▶ WHAT TO WORK ON
Please set down the passage from the Boston Marathon text word for word, starting with "And that’s officially" and going on through "country’s athletic body.".

▶ DOCUMENT SEGMENT
Boston Marathon Date and Registration for 2018
So when is the Boston marathon taking place in 2018? Qualifications start as early as the previous year; the date for the 2018 Boston marathon is April 16th, which is also Patriot’s Day.
The 2017 marathon was held on April 17th. The Boston marathon registrations for 2018 open September 11th, 2017 at 10:00 A.M. Eastern Time, and closes on September 20th, 2017 at 5:00 P.M. ET. During this registration, entry would be given to the fastest runners based on their gender and age group.
And that’s officially the initial period. But don’t lose heart if you do not make it in the first registration period because if there are spots still available post the initial period, then the Boston Marathon Registration will open for a second time on Monday, September 25th. And this time, the registration will remain open for qualifying runners, on a first-come, first-served basis until the maximum field size, roughly 24000, is reached.
To run the qualifying distances, you can’t just choose any terrain or route and clock in your time. There are tracks and courses specifically chosen for running Boston marathon qualifying races, which are certified by the USA Track & Field. For overseas aspiring participants, the marathons that they need to run to qualify for Boston should be accredited or recognized by their respective country’s athletic body.

▶ Stored records
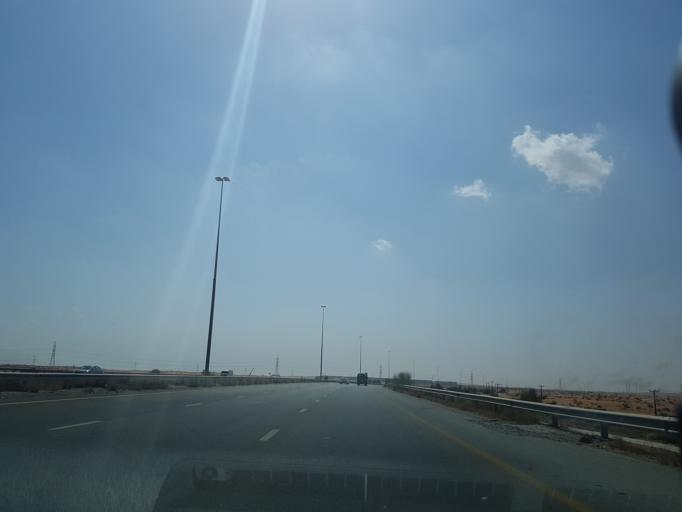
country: AE
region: Ra's al Khaymah
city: Ras al-Khaimah
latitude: 25.6815
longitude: 55.8833
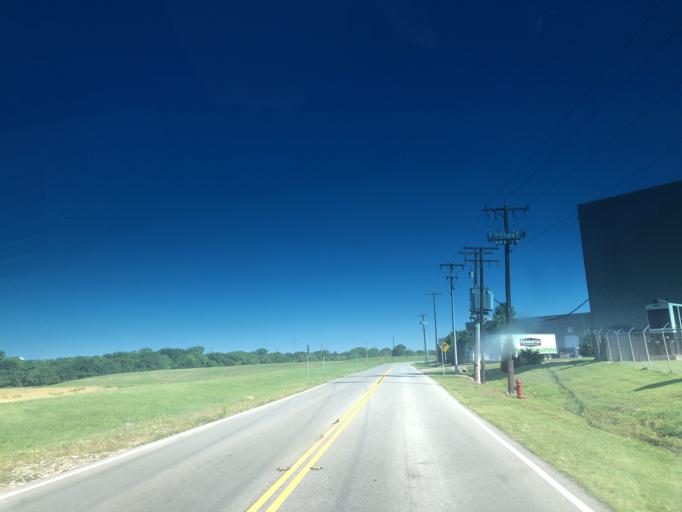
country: US
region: Texas
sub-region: Dallas County
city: Grand Prairie
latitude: 32.7304
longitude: -97.0215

▶ ANSWER TO THIS PROBLEM
And that’s officially the initial period. But don’t lose heart if you do not make it in the first registration period because if there are spots still available post the initial period, then the Boston Marathon Registration will open for a second time on Monday, September 25th. And this time, the registration will remain open for qualifying runners, on a first-come, first-served basis until the maximum field size, roughly 24000, is reached.
To run the qualifying distances, you can’t just choose any terrain or route and clock in your time. There are tracks and courses specifically chosen for running Boston marathon qualifying races, which are certified by the USA Track & Field. For overseas aspiring participants, the marathons that they need to run to qualify for Boston should be accredited or recognized by their respective country’s athletic body.